» Exercise requirements:
Take nothing but the lines from the one with "تمامی کشو ها" through the one with "مجموعه کانسپت از" in the entries below, both ends kept, and return them exactly with pictures left out.

..........

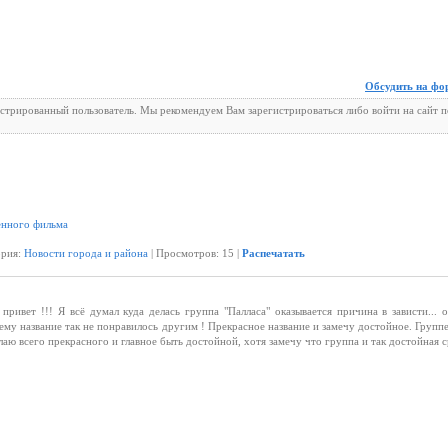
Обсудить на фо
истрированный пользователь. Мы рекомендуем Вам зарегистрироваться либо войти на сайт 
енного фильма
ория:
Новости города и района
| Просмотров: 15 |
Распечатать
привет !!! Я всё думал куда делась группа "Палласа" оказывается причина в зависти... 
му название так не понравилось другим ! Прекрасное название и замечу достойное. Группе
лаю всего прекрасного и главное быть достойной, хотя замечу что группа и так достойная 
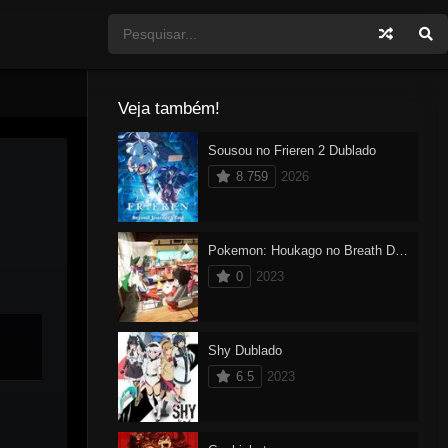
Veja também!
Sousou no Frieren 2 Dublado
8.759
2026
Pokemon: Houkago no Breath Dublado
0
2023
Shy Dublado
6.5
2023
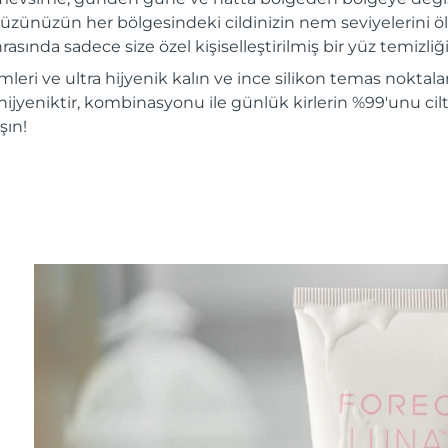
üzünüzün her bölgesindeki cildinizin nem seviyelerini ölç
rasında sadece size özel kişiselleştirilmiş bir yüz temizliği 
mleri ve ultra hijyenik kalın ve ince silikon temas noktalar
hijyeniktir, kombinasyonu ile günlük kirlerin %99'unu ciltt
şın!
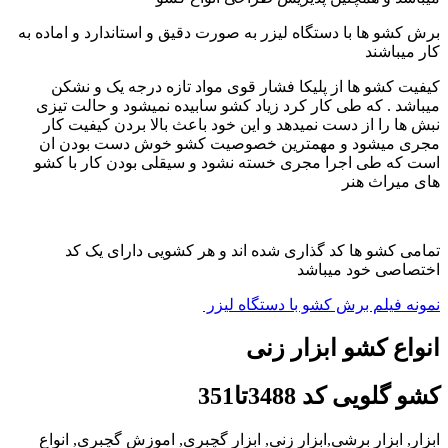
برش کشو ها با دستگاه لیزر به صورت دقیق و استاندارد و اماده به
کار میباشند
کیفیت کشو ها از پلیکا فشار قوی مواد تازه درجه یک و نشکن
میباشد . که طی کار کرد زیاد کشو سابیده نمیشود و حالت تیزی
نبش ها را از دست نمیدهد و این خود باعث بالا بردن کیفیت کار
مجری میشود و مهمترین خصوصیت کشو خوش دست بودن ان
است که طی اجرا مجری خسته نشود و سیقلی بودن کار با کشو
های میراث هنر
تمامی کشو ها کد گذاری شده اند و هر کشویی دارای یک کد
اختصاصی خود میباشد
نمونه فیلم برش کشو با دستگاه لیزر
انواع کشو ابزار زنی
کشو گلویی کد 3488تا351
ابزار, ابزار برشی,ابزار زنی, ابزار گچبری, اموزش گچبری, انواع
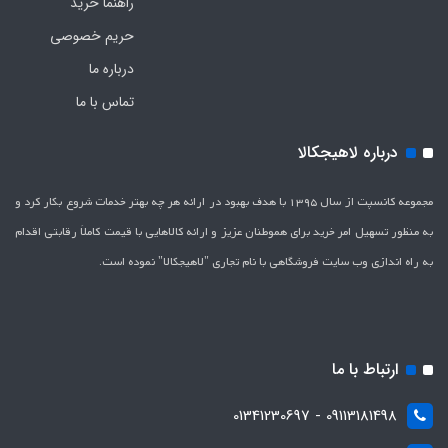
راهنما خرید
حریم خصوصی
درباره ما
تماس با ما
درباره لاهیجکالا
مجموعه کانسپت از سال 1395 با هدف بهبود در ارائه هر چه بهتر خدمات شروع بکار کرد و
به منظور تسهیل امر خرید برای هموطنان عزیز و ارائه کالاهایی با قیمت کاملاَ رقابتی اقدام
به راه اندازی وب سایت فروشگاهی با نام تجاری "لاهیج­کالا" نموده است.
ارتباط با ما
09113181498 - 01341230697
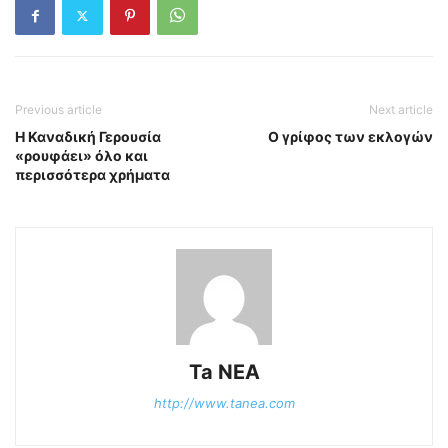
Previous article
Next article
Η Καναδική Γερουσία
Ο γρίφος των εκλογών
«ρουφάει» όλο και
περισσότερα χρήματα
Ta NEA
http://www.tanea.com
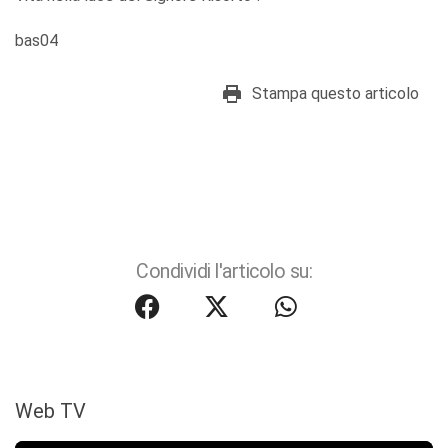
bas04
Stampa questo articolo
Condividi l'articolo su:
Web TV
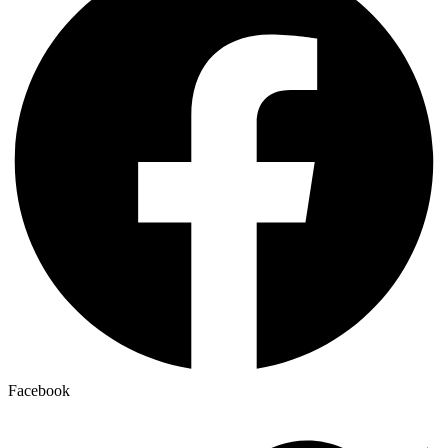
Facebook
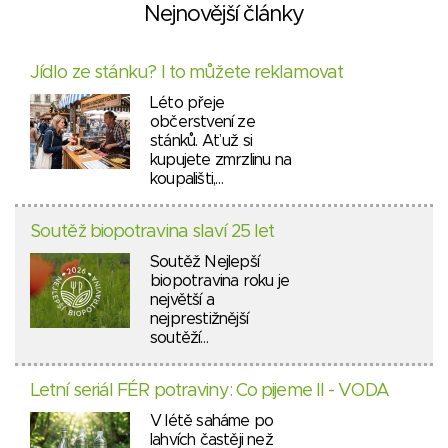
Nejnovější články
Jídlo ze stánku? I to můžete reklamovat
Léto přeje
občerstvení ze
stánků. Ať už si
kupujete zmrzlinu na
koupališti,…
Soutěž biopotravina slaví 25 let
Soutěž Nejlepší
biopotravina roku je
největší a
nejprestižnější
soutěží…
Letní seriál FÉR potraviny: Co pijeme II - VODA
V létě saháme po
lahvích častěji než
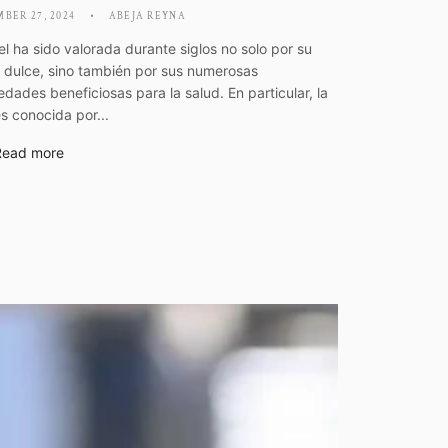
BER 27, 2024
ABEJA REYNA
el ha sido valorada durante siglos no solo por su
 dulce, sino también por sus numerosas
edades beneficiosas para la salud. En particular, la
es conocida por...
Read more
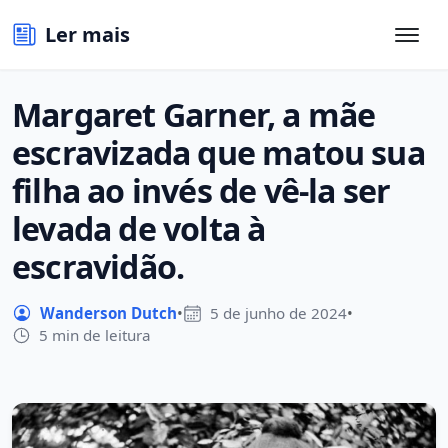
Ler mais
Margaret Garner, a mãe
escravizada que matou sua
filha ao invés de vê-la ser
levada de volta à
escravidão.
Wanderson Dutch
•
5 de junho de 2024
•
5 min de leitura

..........

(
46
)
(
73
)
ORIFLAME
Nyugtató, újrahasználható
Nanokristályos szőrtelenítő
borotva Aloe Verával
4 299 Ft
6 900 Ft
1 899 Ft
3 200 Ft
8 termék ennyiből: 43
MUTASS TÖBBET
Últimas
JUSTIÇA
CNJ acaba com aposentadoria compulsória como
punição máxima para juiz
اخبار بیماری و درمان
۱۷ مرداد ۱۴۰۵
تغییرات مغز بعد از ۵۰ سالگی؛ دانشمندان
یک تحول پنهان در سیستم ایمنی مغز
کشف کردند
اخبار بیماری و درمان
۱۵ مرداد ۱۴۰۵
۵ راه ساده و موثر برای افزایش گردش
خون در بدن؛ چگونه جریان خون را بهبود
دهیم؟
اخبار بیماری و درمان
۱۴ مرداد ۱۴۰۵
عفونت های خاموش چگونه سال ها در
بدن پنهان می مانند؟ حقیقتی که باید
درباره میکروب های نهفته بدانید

..........

» Output for this exercise:
تمامی کشو ها کد گذاری شده اند و هر کشویی دارای یک کد
اختصاصی خود میباشد
نمونه فیلم برش کشو با دستگاه لیزر
انواع کشو ابزار زنی
کشو گلویی کد 3488تا351
ابزار, ابزار برشی,ابزار زنی, ابزار گچبری, اموزش گچبری, انواع
راهنما خرید
حریم خصوصی
درباره ما
تماس با ما
درباره لاهیجکالا
مجموعه کانسپت از سال 1395 با هدف بهبود در ارائه هر چه بهتر خدمات شروع بکار کرد و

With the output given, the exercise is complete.